Aim of the task ::
Tally the lines in the records below that contain the string "chart", treating uppercase and lowercase as different, and reply with the number only.

Source material ::
[Start of Attachment]

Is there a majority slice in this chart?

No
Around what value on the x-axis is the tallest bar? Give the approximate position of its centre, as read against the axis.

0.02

[End of Attachment]
[Start of Attachment]

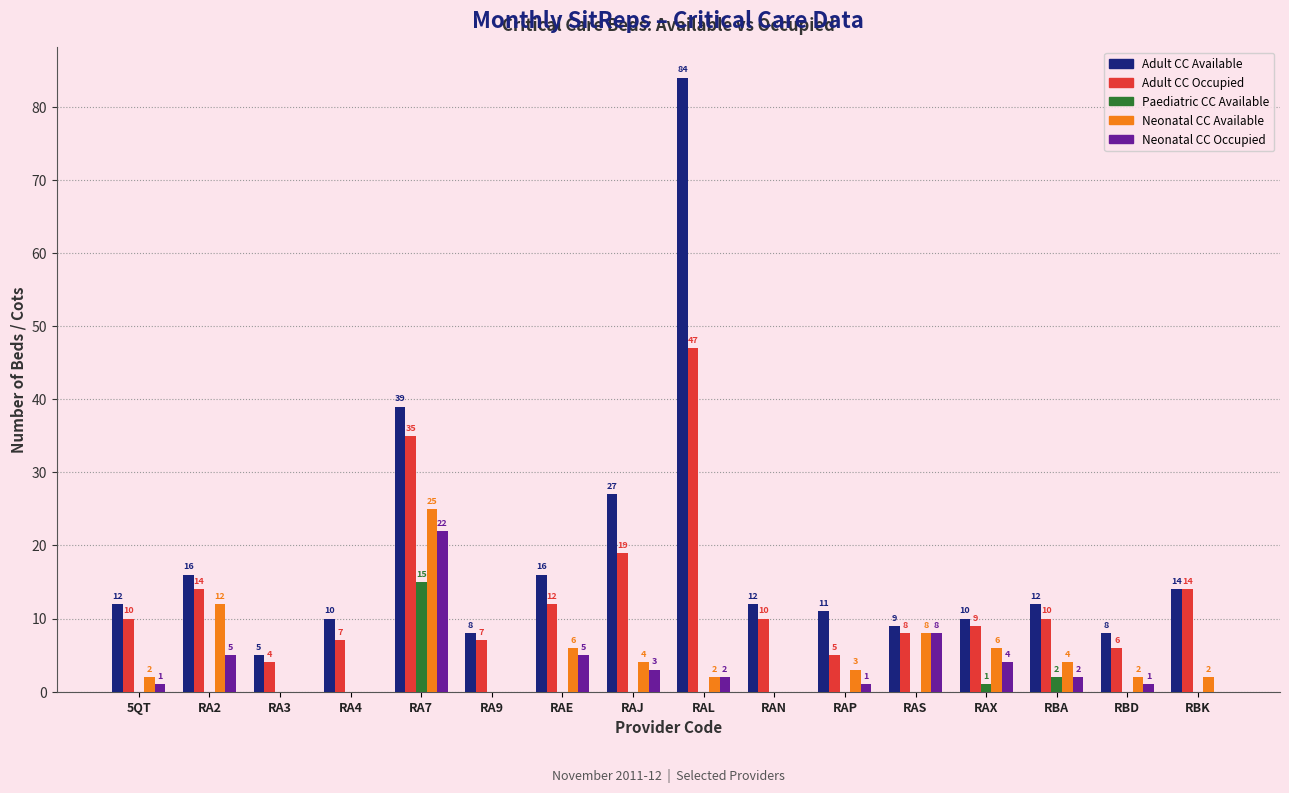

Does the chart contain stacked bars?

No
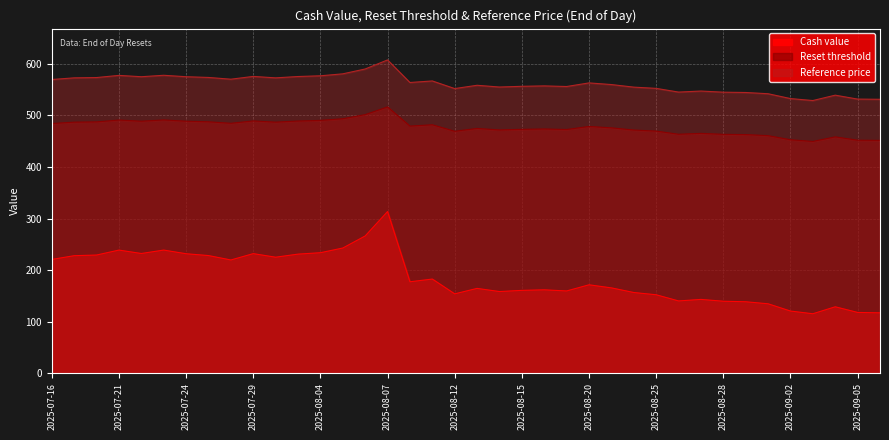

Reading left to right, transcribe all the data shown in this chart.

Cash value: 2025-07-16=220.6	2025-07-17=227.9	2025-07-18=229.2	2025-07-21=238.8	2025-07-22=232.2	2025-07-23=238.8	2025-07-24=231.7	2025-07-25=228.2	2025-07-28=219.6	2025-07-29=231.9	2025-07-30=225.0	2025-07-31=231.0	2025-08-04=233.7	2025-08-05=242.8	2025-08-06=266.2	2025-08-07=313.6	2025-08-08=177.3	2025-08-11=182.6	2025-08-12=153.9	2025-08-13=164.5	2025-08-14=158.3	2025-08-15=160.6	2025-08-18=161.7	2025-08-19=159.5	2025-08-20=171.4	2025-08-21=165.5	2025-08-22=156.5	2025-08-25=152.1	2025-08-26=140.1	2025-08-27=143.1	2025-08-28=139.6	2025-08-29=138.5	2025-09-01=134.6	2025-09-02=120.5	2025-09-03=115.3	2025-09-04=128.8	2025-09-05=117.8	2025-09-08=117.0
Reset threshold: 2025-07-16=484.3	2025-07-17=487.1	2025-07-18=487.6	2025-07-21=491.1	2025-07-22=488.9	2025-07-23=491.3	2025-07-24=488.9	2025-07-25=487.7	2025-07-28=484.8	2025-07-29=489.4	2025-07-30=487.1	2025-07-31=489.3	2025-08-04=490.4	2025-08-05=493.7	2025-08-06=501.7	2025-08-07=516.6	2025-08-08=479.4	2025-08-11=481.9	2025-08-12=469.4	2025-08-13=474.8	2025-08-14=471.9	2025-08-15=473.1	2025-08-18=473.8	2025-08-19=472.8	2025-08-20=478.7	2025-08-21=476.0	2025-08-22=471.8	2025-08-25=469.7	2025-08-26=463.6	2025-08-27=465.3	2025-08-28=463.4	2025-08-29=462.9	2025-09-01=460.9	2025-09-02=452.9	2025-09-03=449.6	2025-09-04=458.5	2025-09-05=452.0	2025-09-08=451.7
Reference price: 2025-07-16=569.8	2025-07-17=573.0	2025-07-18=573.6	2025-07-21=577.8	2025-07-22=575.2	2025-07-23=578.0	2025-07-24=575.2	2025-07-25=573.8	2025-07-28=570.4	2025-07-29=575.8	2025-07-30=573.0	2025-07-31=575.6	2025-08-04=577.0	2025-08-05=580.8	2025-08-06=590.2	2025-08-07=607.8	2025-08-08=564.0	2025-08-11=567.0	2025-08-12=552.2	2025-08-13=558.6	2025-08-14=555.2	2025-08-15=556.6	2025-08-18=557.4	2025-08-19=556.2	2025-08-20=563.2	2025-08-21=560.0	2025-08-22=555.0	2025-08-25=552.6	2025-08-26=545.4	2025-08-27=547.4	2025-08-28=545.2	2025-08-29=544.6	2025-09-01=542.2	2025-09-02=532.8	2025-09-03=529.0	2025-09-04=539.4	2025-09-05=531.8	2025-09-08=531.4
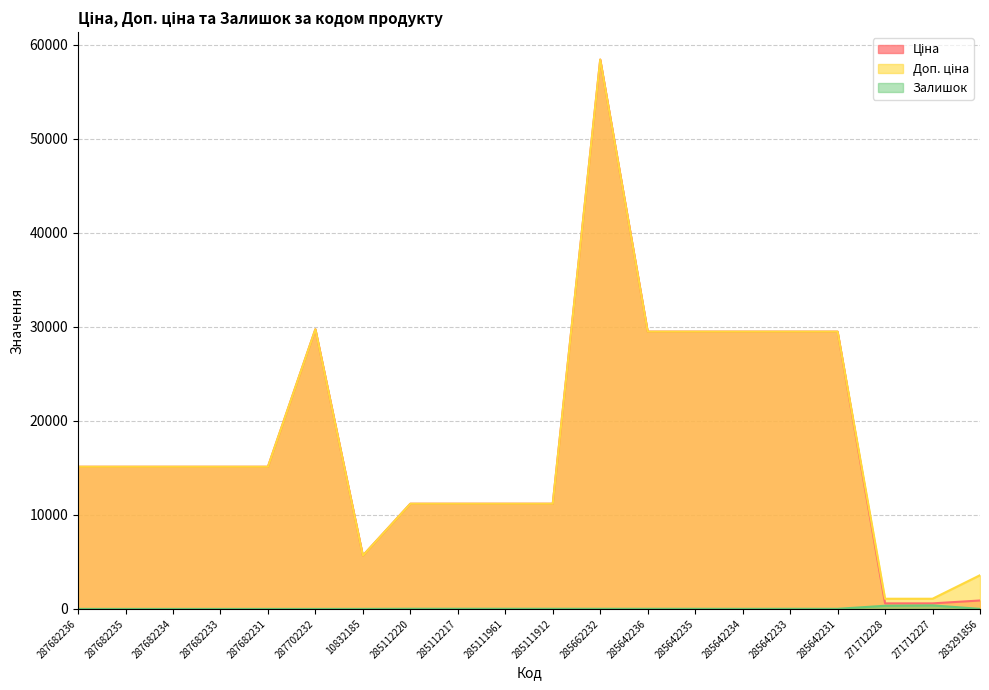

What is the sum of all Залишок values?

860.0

[End of Attachment]

Response box ::
3